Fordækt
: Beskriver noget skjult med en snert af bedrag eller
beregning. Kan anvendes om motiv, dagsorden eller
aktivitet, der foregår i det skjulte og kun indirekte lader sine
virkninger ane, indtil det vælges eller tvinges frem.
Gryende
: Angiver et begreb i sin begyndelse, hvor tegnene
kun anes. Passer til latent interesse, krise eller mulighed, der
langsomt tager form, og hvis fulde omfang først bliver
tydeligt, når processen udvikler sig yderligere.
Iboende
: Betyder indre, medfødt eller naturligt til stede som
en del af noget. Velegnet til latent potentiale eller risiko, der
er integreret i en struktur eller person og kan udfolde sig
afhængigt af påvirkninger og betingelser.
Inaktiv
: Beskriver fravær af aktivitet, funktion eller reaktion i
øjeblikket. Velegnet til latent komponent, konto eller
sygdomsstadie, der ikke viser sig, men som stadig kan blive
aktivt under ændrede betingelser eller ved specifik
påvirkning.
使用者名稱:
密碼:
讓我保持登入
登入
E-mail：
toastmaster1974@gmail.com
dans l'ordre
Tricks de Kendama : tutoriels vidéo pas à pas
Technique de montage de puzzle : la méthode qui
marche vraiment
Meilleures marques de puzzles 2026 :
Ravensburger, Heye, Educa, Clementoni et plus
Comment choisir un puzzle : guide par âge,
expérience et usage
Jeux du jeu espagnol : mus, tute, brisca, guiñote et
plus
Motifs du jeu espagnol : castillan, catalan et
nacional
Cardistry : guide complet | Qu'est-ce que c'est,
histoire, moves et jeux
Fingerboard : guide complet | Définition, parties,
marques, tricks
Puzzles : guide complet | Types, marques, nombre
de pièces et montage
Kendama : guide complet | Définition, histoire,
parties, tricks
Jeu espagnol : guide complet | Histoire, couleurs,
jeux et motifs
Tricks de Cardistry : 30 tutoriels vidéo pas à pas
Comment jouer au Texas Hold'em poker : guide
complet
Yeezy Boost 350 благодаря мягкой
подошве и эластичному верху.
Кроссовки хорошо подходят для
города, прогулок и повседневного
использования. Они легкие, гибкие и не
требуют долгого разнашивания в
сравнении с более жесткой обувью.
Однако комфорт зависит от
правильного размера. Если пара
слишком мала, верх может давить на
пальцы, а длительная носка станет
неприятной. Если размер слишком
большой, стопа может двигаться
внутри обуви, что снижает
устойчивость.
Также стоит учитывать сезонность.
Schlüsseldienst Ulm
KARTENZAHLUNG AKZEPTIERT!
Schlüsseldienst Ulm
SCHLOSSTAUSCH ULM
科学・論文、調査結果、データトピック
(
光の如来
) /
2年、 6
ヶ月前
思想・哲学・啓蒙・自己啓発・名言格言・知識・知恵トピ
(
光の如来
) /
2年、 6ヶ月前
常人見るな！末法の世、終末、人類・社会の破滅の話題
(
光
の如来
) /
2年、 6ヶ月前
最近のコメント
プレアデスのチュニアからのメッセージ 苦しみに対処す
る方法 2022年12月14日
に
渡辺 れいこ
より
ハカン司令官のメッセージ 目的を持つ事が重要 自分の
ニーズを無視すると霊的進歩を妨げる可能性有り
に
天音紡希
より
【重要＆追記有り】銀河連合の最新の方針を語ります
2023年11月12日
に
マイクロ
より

WHAT THE EXERCISE ASKS
Reproduce the lines word for word, starting at the one holding "思想・哲学・啓蒙・自己啓発・名言格言・知識・知恵トピ" and ending at the final line of the material above.

ANSWER BELOW
思想・哲学・啓蒙・自己啓発・名言格言・知識・知恵トピ
(
光の如来
) /
2年、 6ヶ月前
常人見るな！末法の世、終末、人類・社会の破滅の話題
(
光
の如来
) /
2年、 6ヶ月前
最近のコメント
プレアデスのチュニアからのメッセージ 苦しみに対処す
る方法 2022年12月14日
に
渡辺 れいこ
より
ハカン司令官のメッセージ 目的を持つ事が重要 自分の
ニーズを無視すると霊的進歩を妨げる可能性有り
に
天音紡希
より
【重要＆追記有り】銀河連合の最新の方針を語ります
2023年11月12日
に
マイクロ
より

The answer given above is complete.